Her Name is Janet

...Or Smartass, if you were to ever ask my mom. If only she'd had the foresight.

Saturday, December 31, 2005

I'm sorry to all the people who read this who don't drink, because I was completely buzzed while writing. But it's new year's eve, after all.

David, a person for whom I have much respect (and feel fortunate to call a friend), recently asked, quite forcefully, "what do you want for your life, Janet?"

In a nebulous manner, I've been thinking about it for the past two years. Having the question posed so directly though, made me consciously reflect on it.

Most of my adult life I've felt as though I'm a rock in a riverbed, life flowing over me like water. Getting whatever happens to flow by. A few exceptions exist, times when I made concrete decisions and sought to execute them. Mostly though, like a rock in a riverbed.

But David asked me this question.
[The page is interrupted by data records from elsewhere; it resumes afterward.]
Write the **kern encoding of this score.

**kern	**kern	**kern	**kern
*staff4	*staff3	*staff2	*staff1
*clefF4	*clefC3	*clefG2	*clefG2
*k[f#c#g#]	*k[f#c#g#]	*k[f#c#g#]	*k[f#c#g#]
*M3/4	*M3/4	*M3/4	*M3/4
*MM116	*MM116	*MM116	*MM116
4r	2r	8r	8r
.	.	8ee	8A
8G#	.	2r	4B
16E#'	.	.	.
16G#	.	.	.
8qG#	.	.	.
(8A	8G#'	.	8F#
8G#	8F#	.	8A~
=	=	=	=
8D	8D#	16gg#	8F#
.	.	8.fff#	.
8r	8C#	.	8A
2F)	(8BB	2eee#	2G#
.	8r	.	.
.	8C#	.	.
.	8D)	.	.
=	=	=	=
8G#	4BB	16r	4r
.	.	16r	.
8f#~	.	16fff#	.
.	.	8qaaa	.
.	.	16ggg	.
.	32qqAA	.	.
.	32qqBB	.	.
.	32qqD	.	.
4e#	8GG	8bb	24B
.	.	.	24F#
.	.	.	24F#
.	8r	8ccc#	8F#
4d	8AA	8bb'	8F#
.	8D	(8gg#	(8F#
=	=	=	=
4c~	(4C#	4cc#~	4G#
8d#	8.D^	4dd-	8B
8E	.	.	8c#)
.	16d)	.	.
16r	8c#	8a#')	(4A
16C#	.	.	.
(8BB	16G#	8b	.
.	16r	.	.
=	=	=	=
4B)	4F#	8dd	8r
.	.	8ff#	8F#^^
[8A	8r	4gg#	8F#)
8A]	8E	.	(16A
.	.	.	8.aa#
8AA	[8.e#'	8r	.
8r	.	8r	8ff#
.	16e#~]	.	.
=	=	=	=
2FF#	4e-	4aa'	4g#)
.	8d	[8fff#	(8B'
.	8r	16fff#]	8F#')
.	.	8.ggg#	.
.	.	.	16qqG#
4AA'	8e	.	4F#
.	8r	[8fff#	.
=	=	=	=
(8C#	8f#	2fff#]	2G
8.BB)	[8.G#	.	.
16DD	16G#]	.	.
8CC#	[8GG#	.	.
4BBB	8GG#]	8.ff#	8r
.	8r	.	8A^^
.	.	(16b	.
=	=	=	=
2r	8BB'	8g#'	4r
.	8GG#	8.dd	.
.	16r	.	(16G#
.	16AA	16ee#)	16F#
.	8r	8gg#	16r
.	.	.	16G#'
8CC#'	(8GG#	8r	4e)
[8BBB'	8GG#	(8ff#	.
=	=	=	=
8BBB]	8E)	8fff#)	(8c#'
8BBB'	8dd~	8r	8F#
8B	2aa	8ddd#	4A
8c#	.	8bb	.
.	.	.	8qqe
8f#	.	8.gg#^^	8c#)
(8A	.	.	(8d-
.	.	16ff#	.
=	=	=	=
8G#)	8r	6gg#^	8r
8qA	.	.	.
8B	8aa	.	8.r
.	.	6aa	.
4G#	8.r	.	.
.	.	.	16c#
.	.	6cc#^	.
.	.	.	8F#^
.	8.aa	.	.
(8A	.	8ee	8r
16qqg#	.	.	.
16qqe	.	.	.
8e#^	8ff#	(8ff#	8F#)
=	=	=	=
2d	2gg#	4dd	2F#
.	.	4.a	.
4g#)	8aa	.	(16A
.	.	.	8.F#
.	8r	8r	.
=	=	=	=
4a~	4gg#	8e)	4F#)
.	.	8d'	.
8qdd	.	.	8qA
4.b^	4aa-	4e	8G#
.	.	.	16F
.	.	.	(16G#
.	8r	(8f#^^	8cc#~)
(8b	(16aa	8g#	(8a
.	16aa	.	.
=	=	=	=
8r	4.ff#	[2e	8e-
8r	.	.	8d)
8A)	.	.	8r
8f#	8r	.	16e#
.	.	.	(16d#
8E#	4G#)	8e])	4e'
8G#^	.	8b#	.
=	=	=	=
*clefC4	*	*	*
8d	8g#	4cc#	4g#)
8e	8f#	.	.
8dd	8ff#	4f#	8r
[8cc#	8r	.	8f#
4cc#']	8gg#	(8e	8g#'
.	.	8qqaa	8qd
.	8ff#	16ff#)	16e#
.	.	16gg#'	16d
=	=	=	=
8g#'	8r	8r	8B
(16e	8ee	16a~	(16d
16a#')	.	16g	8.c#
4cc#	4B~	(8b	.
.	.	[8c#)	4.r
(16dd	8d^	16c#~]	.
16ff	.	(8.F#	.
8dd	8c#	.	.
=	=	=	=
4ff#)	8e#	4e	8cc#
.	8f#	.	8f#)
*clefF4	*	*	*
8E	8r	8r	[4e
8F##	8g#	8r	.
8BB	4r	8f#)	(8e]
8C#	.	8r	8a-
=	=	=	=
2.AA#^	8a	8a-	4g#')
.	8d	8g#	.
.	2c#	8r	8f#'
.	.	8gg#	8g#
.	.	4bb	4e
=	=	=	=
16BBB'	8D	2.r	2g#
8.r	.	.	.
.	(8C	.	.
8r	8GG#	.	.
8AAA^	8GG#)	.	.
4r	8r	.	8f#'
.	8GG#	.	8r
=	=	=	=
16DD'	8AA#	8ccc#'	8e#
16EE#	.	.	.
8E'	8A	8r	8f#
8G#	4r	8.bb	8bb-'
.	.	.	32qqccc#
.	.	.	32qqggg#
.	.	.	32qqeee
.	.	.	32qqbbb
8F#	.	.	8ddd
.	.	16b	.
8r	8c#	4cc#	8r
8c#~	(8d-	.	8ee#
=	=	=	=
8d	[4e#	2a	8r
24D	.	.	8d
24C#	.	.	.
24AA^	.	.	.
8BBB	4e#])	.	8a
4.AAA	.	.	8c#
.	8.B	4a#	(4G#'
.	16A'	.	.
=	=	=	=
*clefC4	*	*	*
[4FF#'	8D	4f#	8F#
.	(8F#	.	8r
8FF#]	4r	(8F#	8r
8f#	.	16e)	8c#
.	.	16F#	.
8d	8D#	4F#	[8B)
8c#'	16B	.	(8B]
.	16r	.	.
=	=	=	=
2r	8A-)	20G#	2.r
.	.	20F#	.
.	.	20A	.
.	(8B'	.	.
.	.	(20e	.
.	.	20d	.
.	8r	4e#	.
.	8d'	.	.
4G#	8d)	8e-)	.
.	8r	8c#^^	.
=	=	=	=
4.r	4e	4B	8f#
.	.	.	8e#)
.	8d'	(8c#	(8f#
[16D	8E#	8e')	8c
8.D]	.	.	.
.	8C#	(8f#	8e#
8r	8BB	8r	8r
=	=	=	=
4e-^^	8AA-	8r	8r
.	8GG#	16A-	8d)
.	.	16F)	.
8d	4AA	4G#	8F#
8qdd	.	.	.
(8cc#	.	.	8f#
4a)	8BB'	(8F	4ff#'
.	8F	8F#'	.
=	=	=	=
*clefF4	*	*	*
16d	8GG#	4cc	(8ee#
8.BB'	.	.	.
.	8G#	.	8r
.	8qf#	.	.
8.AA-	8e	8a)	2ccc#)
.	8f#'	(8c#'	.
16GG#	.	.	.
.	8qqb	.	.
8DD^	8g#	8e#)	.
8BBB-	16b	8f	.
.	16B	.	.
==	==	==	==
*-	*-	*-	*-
And then I read about the Pakistani man who slit the throats of his daughters last week, three of them, in order to preserve family "honor." The article brought to the surface all the expected angry, sad, and helpless emotions that each of us feel when confronted with such obvious cruelty. We are better than this, as human beings. The trouble is, the magnitude of these kinds of problems is so daunting. And I am so small...just one tiny individual...affecting change seems completely out of reach.

The truth is, I am not helpless to act. I simply choose not to.

I choose it in small ways...not writing an objection letter, or donating spare change, or disagreeing during a political conversation, in order to maintain harmony. I choose it because not acting is effortless, taking action isn't.

But David asked me this question. And upon reflection, it turns out that what I wanted as a child, when my life was full of potential and possibility, is still what I want now. To make a difference. To affect change. The impulse may have been dormant, but hasn't disappeared. Remember my question from "that" post, about being here? About just what's the point of it all? The answer is, being here is more than just about me. More than preserving my own comfort and security. I have enough education, compassion and initiative to work for change. Individually I don't have strength, it's true. But there is strength in numbers. Margaret Mead once said to "never doubt that a small group of concerned citizens can change the world; indeed, it is the only thing that ever has."

Don't get me wrong, I have no intention of making a rash decision or committing to a new ideology in a way that isn't sustainable. But this isn't entirely new; I've been volunteering and blathering away on my soapbox about social injustice since I was 13. I've decided what I want my life to look like, and I will act on it. Clarification is still in order, but the decision's been made.